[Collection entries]

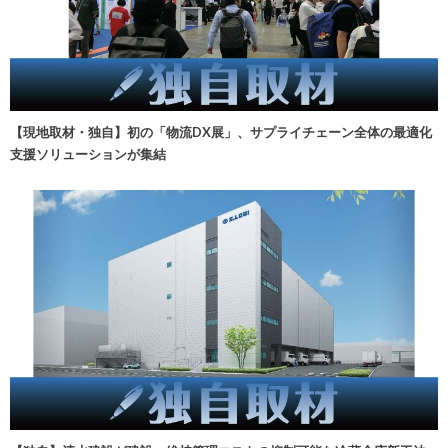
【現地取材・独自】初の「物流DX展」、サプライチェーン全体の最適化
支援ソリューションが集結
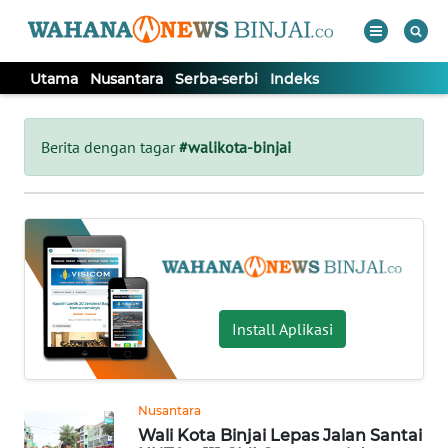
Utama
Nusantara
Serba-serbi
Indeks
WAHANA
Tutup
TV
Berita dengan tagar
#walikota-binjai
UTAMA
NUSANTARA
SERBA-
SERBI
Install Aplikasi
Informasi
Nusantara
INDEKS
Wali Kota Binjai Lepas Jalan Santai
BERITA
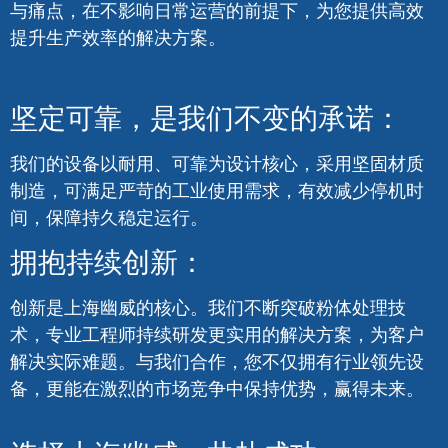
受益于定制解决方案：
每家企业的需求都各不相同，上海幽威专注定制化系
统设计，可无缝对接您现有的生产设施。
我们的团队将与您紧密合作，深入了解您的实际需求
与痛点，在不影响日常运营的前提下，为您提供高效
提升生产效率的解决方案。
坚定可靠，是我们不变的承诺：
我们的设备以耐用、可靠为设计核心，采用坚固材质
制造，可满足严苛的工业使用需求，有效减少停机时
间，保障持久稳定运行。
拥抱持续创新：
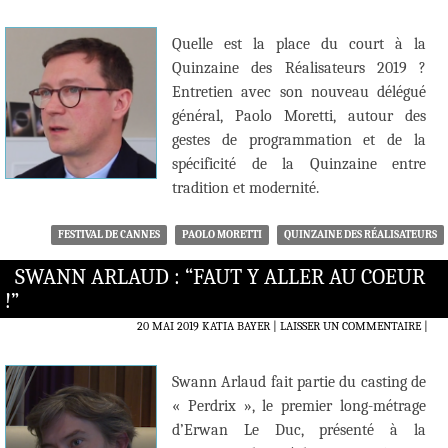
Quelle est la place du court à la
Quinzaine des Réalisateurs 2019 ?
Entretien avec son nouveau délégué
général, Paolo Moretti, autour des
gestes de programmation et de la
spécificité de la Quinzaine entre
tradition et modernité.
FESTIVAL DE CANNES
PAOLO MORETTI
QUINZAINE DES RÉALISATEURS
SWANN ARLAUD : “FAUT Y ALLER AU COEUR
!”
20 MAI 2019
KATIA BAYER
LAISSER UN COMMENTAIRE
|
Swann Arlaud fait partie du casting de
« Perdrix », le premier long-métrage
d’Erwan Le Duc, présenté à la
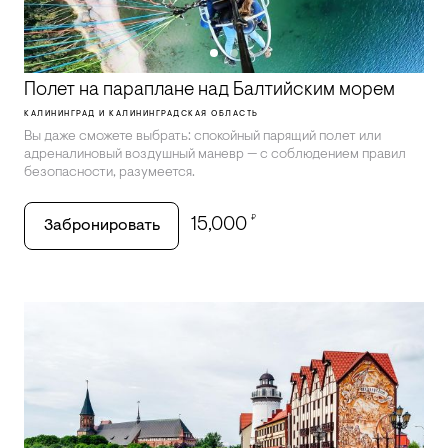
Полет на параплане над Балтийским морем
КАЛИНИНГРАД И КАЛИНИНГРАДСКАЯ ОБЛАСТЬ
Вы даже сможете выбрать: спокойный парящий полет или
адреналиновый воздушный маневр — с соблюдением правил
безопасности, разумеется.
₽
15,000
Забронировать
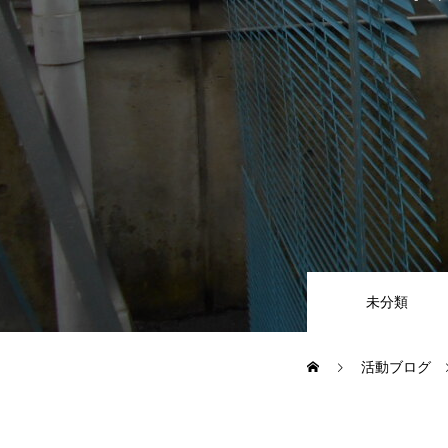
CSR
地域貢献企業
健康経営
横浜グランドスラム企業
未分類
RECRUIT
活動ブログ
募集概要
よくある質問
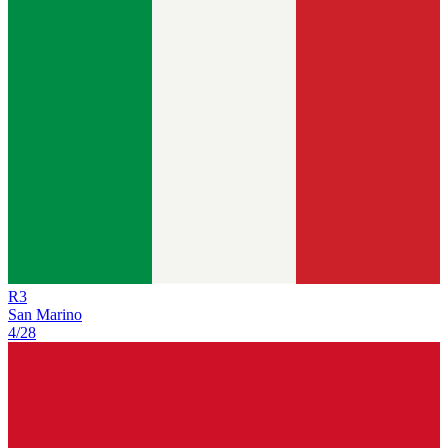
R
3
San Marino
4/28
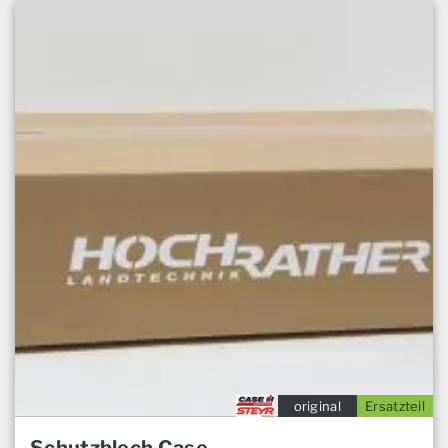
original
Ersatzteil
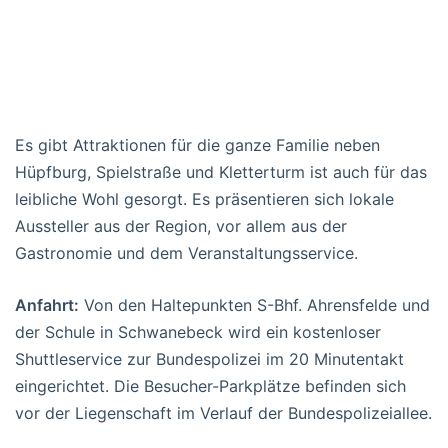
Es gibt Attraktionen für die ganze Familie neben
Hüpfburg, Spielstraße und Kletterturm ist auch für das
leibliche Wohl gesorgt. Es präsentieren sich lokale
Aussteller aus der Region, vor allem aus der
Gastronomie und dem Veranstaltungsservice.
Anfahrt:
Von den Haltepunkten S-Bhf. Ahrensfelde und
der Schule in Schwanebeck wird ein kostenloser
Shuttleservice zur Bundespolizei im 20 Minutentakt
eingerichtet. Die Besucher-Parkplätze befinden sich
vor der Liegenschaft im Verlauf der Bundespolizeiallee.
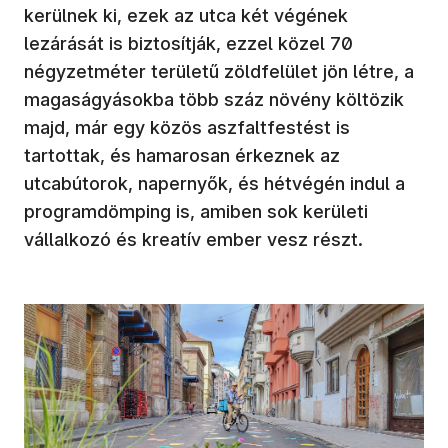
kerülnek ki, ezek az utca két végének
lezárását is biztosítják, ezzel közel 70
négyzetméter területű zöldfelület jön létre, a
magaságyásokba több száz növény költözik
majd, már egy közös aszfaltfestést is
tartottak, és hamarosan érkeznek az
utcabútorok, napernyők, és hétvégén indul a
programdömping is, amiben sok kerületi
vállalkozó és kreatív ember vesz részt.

WORK TASK:
Which of the lines above include the word "sich"? Copy each of them.

EXERCISE RESPONSE:
leibliche Wohl gesorgt. Es präsentieren sich lokale
eingerichtet. Die Besucher-Parkplätze befinden sich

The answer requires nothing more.